▸ **Work request 1**:
Retype the pancake devotional from "While devouring my" to "a prayed-for pancake." with no changes.
▸ **Work request 2**:
Using the pancake devotional, explain in one to three sentences what it gives as the cause of mistakes.
▸ **Work request 3**:
Carry on the pancake devotional from where it stops.

▸ **Selected passage**:
%%

While devouring my “World’s Best Tile Grout Pancakes,” I realized that I had learned my lesson, and not just about following recipes.

Mistakes come when we veer off the path of God’s instructions.  In the words of Cookbook Lady, “If you do, you are asking for trouble.”  Only through prayer can He take our ugly results and turn them into something worthwhile.

Deuteronomy 4:30

When you are in distress and all these things have happened to you…

you will return to the LORD your God and obey him.

For the LORD your God is a merciful God…

Yes, God is truly merciful. Never underestimate the power of a prayed-for pancake.

  • Take out of griddle.
  • Serve with maple syrup and eraser crumbs. 
  •  And no substitutions, please.

%%

▸ **Provided records**:

%%

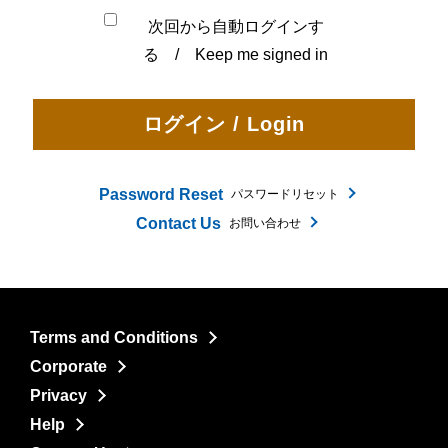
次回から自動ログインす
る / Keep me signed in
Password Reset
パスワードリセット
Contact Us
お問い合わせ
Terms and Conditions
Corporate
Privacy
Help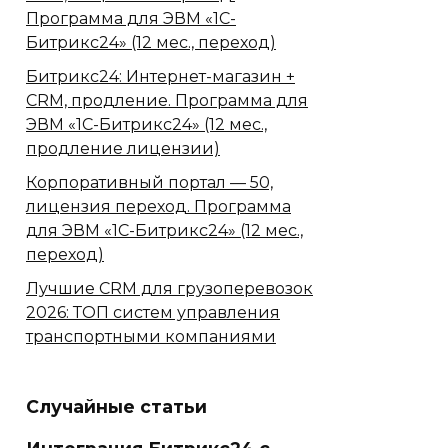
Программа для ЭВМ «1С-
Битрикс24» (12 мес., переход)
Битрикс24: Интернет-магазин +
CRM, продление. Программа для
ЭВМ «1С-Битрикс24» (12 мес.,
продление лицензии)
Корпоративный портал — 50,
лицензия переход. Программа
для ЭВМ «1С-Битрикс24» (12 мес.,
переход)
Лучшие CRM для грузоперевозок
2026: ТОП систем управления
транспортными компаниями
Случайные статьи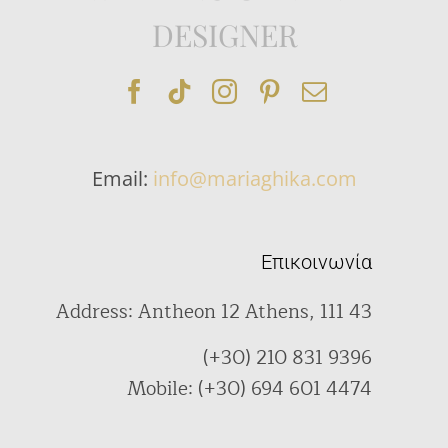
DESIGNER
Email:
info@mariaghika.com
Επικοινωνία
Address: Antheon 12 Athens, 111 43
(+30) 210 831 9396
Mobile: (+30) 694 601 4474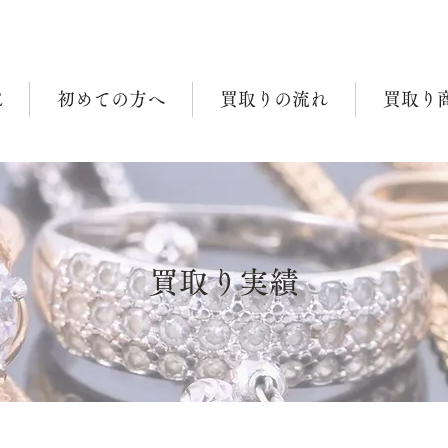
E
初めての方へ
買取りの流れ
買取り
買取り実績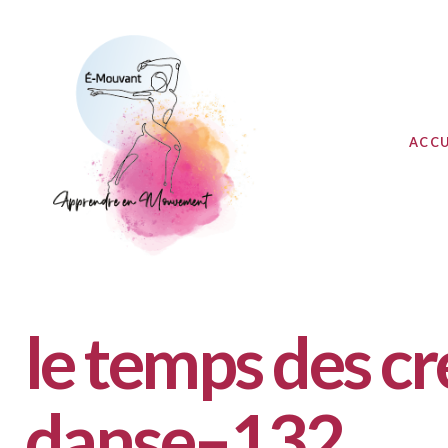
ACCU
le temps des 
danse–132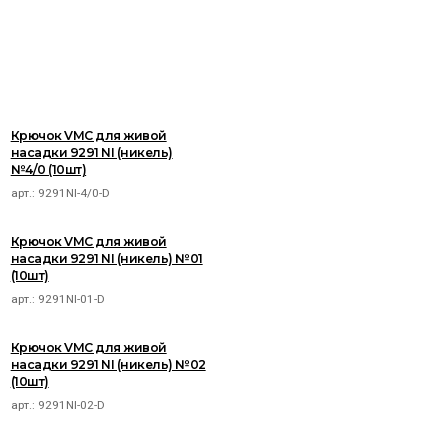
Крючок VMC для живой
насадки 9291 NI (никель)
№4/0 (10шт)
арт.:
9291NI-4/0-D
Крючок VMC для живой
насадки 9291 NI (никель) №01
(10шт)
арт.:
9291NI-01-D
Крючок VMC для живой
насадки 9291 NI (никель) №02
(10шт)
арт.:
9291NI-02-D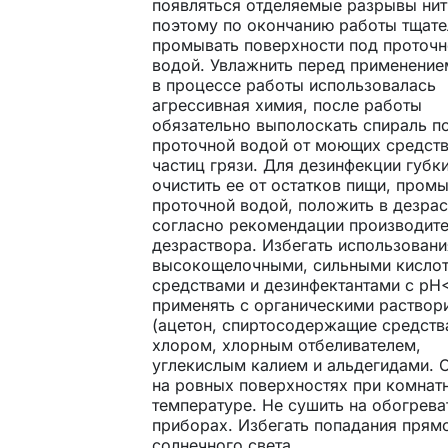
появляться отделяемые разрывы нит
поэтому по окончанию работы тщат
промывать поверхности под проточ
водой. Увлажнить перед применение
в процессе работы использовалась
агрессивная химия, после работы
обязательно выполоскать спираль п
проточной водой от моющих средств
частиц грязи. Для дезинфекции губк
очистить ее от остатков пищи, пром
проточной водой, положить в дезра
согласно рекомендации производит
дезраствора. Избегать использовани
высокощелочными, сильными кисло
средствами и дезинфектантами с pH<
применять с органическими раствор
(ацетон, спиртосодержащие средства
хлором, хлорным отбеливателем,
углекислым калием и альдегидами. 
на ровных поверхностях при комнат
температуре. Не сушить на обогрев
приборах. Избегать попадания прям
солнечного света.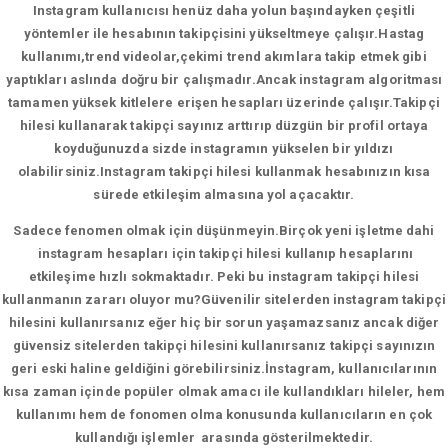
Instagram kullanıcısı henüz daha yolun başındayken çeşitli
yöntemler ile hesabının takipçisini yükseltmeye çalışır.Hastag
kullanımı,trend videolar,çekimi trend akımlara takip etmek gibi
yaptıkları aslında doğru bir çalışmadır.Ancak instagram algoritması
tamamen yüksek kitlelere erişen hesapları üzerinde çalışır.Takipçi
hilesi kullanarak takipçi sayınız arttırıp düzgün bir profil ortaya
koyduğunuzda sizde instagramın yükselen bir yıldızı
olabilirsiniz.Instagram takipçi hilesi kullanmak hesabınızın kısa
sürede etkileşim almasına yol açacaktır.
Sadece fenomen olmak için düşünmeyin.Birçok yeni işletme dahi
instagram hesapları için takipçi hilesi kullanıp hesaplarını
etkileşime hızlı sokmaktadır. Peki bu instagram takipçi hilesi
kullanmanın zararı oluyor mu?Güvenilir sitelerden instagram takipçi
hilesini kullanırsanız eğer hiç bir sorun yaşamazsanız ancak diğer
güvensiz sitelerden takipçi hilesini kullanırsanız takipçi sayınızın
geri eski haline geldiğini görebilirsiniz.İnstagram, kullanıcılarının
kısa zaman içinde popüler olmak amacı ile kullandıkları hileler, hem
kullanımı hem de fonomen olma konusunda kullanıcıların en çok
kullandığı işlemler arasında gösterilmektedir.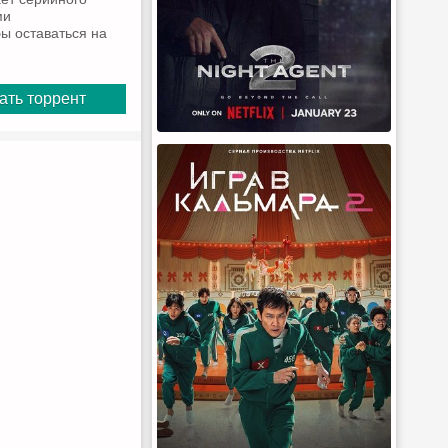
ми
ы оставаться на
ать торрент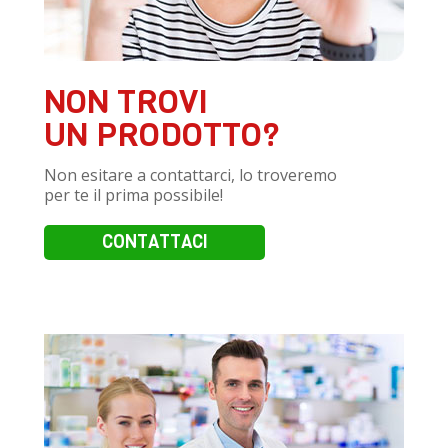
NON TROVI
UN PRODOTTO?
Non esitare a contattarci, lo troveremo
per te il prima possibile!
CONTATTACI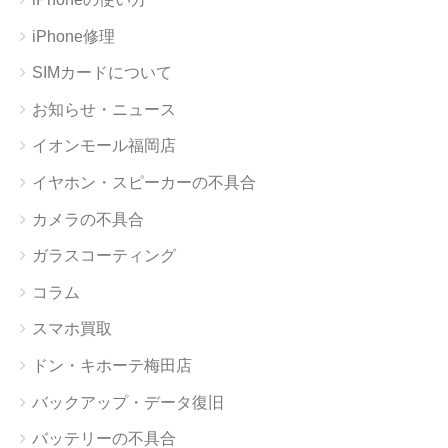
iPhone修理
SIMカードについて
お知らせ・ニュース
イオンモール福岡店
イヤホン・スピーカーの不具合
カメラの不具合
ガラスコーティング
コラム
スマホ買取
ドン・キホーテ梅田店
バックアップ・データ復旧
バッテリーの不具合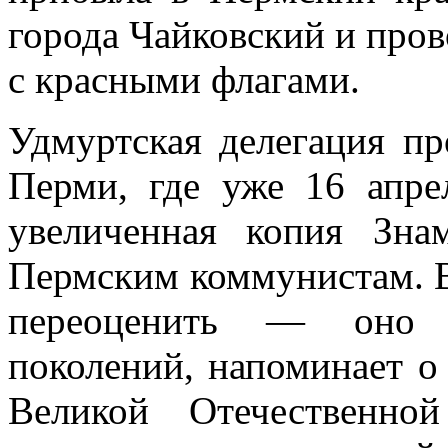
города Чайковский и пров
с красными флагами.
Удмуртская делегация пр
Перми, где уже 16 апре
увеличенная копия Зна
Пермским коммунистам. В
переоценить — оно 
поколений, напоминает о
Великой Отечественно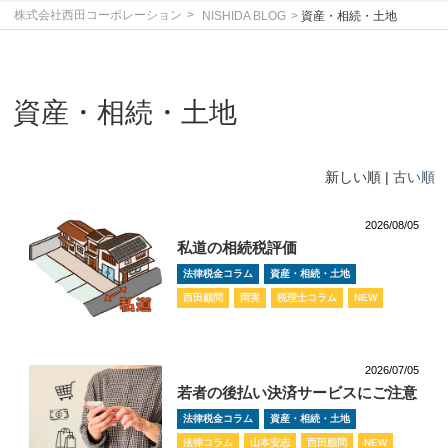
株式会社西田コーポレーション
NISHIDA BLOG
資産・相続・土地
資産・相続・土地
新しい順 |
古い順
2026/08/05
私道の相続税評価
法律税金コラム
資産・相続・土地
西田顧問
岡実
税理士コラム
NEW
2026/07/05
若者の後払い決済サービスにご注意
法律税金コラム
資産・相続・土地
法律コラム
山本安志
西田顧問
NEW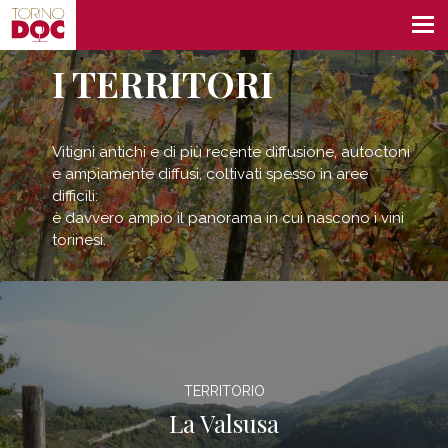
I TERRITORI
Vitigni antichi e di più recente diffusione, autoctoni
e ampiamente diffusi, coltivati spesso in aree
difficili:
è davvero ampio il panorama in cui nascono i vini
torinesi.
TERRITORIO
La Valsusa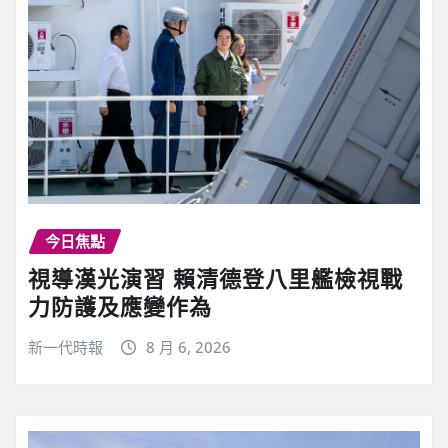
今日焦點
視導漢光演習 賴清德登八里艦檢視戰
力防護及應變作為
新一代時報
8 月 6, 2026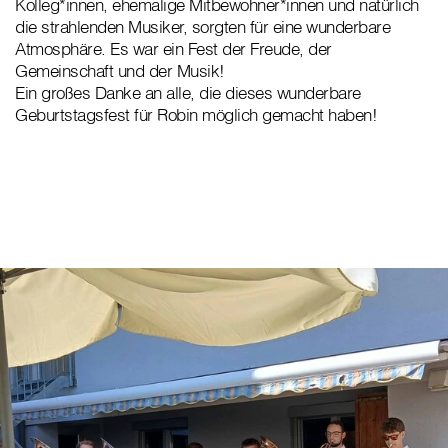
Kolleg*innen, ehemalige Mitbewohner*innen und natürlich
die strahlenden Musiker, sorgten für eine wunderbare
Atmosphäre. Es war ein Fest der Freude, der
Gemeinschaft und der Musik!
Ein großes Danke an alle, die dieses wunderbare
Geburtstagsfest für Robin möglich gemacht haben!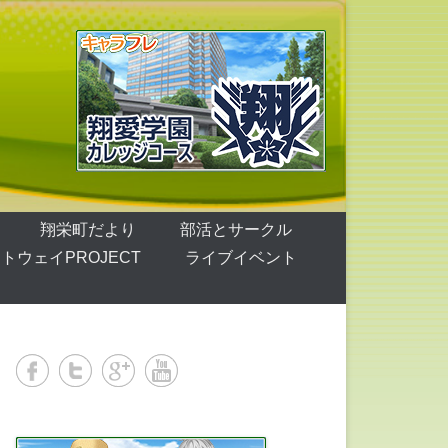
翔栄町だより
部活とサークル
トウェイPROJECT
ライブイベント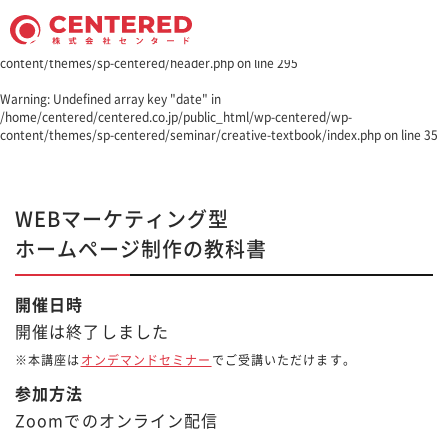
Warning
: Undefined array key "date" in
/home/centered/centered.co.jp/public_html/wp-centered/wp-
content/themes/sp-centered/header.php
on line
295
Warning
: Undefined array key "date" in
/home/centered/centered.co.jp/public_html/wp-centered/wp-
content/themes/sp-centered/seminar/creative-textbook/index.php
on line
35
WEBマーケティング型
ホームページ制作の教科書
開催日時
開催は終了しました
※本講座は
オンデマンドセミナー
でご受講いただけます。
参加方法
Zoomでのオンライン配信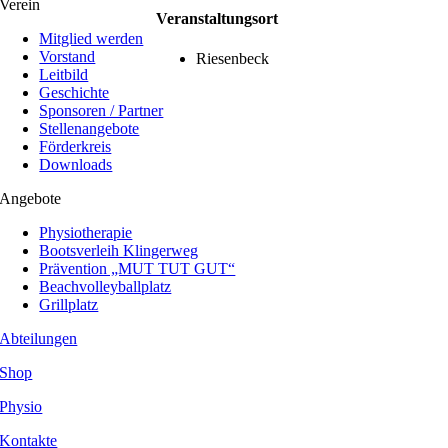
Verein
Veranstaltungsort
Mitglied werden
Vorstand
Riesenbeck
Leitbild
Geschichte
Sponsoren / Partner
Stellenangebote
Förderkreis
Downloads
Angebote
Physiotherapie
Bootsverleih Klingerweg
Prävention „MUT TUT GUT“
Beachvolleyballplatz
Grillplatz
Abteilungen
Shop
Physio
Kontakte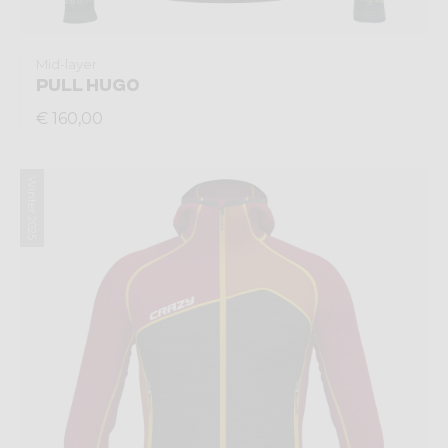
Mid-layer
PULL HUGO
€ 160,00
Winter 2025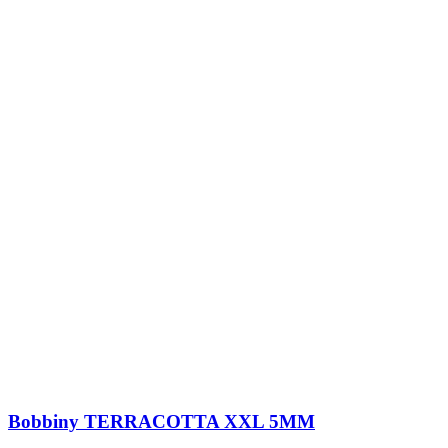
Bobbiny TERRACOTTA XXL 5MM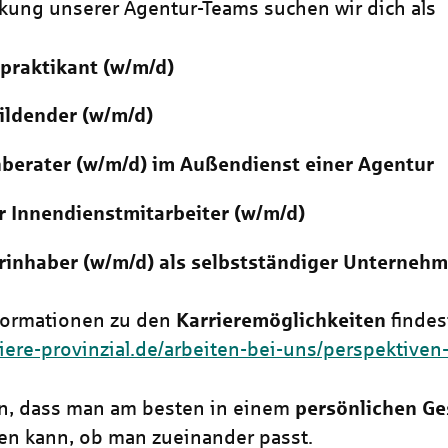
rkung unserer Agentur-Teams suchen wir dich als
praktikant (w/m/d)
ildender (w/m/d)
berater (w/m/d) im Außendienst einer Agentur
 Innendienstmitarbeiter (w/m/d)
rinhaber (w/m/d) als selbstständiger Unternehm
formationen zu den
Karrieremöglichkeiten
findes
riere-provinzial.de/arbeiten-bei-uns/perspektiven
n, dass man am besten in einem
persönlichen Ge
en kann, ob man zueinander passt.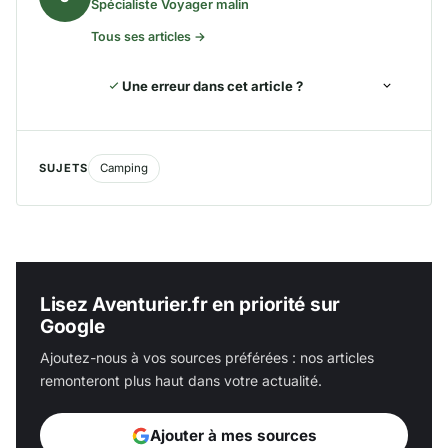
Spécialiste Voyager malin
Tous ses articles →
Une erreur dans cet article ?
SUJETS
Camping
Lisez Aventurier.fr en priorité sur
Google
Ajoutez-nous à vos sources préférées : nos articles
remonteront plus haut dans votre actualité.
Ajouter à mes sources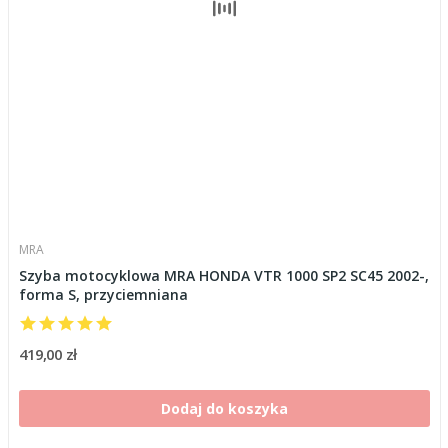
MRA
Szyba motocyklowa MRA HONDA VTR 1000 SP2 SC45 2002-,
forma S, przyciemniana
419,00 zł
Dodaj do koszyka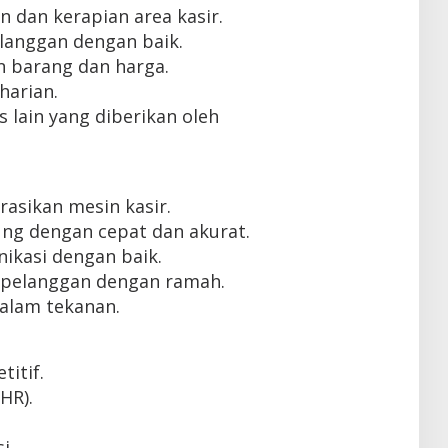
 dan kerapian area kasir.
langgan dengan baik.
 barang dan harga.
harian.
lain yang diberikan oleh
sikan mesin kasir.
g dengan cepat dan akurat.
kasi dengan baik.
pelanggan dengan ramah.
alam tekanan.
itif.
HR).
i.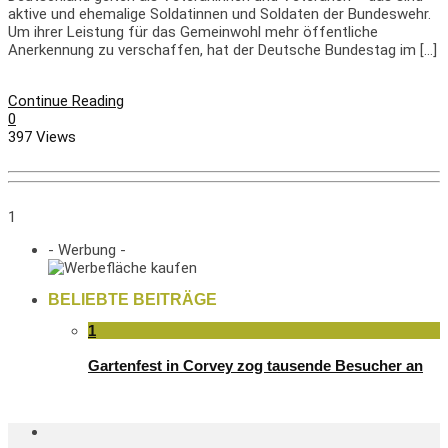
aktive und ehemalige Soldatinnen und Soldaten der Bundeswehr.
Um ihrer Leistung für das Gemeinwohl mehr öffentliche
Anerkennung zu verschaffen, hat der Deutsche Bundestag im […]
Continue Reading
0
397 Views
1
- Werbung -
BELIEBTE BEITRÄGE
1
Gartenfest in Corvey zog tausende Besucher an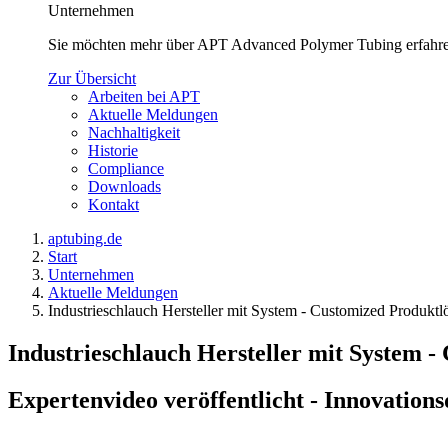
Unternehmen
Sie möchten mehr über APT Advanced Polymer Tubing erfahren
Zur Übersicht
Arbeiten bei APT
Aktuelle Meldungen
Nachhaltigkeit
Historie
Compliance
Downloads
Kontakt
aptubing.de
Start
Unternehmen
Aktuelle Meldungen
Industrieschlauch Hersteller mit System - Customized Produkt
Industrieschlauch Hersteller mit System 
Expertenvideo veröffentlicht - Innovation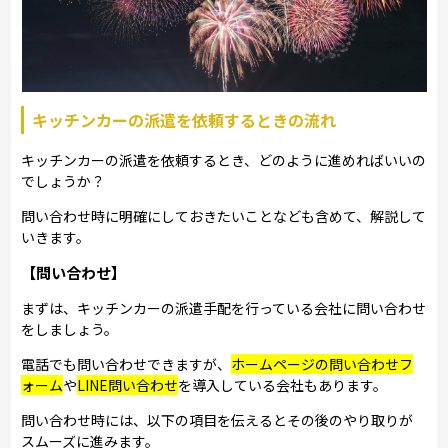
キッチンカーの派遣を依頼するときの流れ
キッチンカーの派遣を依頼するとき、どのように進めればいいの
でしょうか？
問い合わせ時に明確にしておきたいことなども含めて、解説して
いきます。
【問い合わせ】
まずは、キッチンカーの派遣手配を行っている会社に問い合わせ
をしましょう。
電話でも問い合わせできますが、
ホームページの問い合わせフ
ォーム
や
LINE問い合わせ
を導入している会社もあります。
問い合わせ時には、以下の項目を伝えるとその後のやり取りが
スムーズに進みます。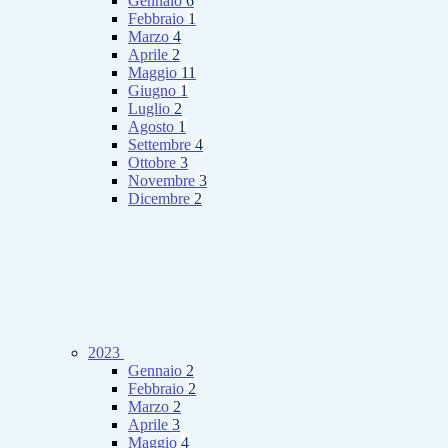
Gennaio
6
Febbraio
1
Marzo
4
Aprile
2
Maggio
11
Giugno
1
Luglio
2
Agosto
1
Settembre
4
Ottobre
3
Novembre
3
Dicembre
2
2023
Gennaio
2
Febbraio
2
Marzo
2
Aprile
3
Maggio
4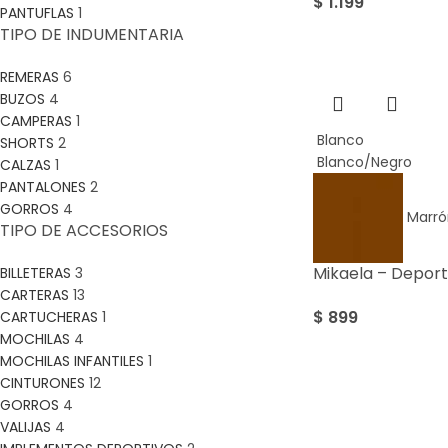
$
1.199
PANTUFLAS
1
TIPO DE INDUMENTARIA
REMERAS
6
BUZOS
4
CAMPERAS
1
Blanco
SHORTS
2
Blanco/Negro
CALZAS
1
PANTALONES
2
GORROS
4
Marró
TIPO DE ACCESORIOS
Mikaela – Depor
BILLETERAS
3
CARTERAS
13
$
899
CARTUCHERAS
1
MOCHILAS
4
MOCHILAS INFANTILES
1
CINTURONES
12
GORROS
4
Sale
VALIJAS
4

%%

▸ **Response 1**:
While devouring my “World’s Best Tile Grout Pancakes,” I realized that I had learned my lesson, and not just about following recipes.

Mistakes come when we veer off the path of God’s instructions.  In the words of Cookbook Lady, “If you do, you are asking for trouble.”  Only through prayer can He take our ugly results and turn them into something worthwhile.

Deuteronomy 4:30

When you are in distress and all these things have happened to you…

you will return to the LORD your God and obey him.

For the LORD your God is a merciful God…

Yes, God is truly merciful. Never underestimate the power of a prayed-for pancake.

▸ **Response 2**:
Mistakes come when we veer off the path of God's instructions. In the words of Cookbook Lady, doing so means "you are asking for trouble."

▸ **Response 3**:
The Best Calling Plan

The sea is teeming with millions of creatures that we just don’t need to know about when we accidentally swallow a gallon of ocean water.  It’s kind of like being licked by a dog, but at least when you’re in water, it somehow seems cleaner.  When I go to a restaurant, I don’t usually order the plankton and algae special with a side of seaweed.  It might be palatable with ketchup, but I always seem to forget my condiments when I go swimming.

Every child must learn the hard way to keep their mouth closed when they go under water.  This concept was especially difficult for my daughter to grasp.  If she is awake, she is talking. On many occasions, she has been hit by a wave in mid-sentence, only to earn a mouthful of salt water.  She takes a brief moment to gag and choke, and then the soliloquy continues.  As she once said, “I wouldn’t want to be a cow, because then I couldn’t talk.”  Forget standing in manure and being groped for milk at inhuman hours; it’s the limited vocabulary that would be torture.

It took a while for my kids to adapt to swimming with scuttling and slithering sea life.  I always enjoy their outrageous questions, which are inevitably screamed for the entire beach community to hear. 

  •         “Are these things dead?” …A handful of severed crab legs. 
  •         “Something just bit me!”  …A crab with legs still intact. 
  •         “This looks just like the jellyfish we saw at the aquarium!”  …Time to go home.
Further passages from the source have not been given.